The fact that it uses is that you have a map from $\Bbb N\to A$ (the collection of all sequences(sets)), so it assumes that collection to be countable. But, since this argument contradicts the completeness of the collection , therefore, it implies that you can't have any map from $\Bbb N\to A$ and thus, $A$ is uncountable.

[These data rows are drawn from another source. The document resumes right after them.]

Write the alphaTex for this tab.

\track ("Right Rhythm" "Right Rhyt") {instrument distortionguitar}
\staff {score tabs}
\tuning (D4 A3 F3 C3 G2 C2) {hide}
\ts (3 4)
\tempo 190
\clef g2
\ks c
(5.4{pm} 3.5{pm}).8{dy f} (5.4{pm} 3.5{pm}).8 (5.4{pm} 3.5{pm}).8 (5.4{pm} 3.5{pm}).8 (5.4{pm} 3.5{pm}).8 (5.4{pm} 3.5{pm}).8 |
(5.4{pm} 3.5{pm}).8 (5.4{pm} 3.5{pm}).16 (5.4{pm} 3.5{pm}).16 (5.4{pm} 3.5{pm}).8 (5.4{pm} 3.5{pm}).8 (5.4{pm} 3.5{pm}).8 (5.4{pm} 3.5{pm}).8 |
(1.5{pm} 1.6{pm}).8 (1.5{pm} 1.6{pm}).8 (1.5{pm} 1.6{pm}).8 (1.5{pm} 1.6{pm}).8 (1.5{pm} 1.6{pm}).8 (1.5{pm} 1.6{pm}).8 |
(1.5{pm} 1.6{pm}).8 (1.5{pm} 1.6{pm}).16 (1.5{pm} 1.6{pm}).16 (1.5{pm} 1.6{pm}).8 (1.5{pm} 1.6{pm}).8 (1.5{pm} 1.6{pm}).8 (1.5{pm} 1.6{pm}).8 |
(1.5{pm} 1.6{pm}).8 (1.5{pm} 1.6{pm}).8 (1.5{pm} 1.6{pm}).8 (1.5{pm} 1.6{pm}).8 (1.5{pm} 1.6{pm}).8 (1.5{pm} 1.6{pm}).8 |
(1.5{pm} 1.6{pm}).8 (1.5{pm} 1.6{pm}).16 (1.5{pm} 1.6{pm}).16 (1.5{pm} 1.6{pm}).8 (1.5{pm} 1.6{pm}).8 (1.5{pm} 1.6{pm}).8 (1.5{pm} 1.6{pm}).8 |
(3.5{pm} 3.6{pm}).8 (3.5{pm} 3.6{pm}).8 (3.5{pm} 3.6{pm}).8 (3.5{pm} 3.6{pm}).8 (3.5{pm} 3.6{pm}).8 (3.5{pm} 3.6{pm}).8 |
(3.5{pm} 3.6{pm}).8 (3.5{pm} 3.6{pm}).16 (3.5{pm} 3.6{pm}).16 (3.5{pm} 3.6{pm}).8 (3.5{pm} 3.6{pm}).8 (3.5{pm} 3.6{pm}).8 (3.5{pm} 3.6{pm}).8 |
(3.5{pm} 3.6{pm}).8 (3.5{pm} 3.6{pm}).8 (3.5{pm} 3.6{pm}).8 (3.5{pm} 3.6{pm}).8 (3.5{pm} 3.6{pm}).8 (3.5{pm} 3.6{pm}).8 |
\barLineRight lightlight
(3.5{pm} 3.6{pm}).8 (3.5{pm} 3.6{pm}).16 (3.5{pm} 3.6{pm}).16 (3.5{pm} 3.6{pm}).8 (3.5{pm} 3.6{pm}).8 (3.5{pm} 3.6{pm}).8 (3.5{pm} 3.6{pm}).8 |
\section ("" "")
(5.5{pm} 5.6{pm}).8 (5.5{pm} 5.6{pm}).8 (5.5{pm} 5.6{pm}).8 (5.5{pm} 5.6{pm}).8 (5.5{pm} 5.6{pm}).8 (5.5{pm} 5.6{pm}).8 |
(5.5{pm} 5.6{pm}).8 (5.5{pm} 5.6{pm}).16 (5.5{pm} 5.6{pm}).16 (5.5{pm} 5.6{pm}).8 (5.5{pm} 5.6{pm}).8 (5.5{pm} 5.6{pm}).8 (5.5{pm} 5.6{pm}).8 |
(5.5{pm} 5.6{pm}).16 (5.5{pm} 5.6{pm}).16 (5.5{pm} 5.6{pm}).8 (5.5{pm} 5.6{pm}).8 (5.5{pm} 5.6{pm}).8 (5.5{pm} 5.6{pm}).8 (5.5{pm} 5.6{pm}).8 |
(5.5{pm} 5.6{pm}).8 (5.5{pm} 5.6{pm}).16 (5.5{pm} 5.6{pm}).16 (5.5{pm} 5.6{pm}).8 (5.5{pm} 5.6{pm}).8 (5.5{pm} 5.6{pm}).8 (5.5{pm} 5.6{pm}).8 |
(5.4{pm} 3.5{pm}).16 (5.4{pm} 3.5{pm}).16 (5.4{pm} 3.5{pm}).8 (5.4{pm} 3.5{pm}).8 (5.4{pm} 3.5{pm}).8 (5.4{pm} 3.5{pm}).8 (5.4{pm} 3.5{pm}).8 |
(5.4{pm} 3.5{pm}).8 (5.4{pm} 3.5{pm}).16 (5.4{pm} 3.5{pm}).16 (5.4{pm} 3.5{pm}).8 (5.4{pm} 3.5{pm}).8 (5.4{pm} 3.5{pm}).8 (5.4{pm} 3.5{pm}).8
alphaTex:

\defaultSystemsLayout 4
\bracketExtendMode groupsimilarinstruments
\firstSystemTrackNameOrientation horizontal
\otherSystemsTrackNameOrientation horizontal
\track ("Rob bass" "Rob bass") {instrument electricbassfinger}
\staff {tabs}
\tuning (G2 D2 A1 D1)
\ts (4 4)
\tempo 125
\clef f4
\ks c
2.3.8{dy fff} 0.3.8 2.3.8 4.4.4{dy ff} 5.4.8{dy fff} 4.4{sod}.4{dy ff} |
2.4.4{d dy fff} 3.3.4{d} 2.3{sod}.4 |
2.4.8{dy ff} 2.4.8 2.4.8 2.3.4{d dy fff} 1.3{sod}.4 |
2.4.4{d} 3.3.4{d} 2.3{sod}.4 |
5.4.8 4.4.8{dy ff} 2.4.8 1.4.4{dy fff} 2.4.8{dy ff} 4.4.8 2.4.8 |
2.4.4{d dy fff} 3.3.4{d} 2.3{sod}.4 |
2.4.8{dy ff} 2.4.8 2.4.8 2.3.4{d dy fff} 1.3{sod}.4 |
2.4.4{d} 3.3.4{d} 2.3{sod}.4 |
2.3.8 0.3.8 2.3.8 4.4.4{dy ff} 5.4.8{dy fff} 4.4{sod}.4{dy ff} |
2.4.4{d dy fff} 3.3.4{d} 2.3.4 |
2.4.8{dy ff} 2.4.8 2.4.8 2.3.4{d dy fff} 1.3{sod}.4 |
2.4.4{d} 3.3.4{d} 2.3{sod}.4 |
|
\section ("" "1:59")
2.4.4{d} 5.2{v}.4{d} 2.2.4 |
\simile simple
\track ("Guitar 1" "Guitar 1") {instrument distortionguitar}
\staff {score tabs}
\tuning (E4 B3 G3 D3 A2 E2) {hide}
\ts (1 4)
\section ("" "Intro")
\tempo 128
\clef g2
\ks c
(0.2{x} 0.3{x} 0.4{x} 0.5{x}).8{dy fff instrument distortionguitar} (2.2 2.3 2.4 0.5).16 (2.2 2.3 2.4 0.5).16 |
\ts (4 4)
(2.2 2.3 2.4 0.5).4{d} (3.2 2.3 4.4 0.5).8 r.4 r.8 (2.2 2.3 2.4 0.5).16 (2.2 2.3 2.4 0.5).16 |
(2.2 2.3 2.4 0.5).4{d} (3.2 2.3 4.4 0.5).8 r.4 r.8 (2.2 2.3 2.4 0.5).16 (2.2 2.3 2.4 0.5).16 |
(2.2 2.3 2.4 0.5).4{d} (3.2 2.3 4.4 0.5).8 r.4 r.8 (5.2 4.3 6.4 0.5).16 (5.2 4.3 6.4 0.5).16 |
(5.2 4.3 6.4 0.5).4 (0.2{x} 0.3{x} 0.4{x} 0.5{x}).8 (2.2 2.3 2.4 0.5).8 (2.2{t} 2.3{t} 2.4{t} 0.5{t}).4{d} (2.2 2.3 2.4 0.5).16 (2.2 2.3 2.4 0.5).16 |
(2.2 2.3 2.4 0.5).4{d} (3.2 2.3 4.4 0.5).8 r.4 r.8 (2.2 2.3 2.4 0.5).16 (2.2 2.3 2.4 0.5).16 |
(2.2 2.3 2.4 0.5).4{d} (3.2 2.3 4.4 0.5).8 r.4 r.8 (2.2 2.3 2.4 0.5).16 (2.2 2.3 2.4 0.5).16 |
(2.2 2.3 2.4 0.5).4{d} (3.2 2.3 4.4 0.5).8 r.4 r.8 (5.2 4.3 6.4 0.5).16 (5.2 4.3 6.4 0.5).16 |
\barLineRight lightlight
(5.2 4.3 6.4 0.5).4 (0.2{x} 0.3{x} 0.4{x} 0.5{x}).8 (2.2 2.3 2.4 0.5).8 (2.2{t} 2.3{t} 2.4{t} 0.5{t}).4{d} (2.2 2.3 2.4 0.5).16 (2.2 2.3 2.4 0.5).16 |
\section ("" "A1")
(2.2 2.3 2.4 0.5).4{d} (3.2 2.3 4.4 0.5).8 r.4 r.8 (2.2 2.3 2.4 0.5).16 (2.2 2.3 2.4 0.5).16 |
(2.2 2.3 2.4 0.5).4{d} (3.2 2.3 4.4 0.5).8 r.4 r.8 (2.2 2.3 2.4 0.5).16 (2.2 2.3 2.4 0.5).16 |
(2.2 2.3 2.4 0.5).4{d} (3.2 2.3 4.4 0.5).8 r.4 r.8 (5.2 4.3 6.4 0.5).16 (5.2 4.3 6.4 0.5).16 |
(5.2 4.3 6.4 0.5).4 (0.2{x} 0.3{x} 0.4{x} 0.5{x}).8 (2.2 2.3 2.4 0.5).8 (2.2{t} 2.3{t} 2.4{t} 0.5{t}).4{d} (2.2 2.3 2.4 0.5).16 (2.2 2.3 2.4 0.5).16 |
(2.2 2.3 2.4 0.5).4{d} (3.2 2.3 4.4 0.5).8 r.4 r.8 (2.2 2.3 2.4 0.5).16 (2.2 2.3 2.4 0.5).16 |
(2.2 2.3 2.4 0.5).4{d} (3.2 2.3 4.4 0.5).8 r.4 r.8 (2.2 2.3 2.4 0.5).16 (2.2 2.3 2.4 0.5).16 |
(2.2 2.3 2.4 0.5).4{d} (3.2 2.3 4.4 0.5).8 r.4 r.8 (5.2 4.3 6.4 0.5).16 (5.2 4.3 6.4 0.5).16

You can define $A$ or $S$ as $$\{(s_1,s_2,s_3,\cdots): s_i\in\{0,1\} \forall i\in \Bbb N\}$$
Let $$S$$ denote the set of inﬁnite binary sequences. Here is Cantor’s famous proof that $$S$$ is an uncountable set. Suppose that $$f : S → \mathbb{N}$$ is a bijection. We form a new binary sequence $$A$$ by declaring that the n'th digit of $$A$$ is the opposite of the n'th digit of $$f^{−1} (n)$$. The idea here is that $$f ^{−1} (n)$$ is some binary sequence and we can look at its n'th digit and reverse it. Supposedly, there is some N such that $$f(A) = N$$. But then the $$N$$'th digit of $$A = f ^{−1} (N)$$ is the opposite of the $$N$$'th digit of $$A$$, and this is a contradiction.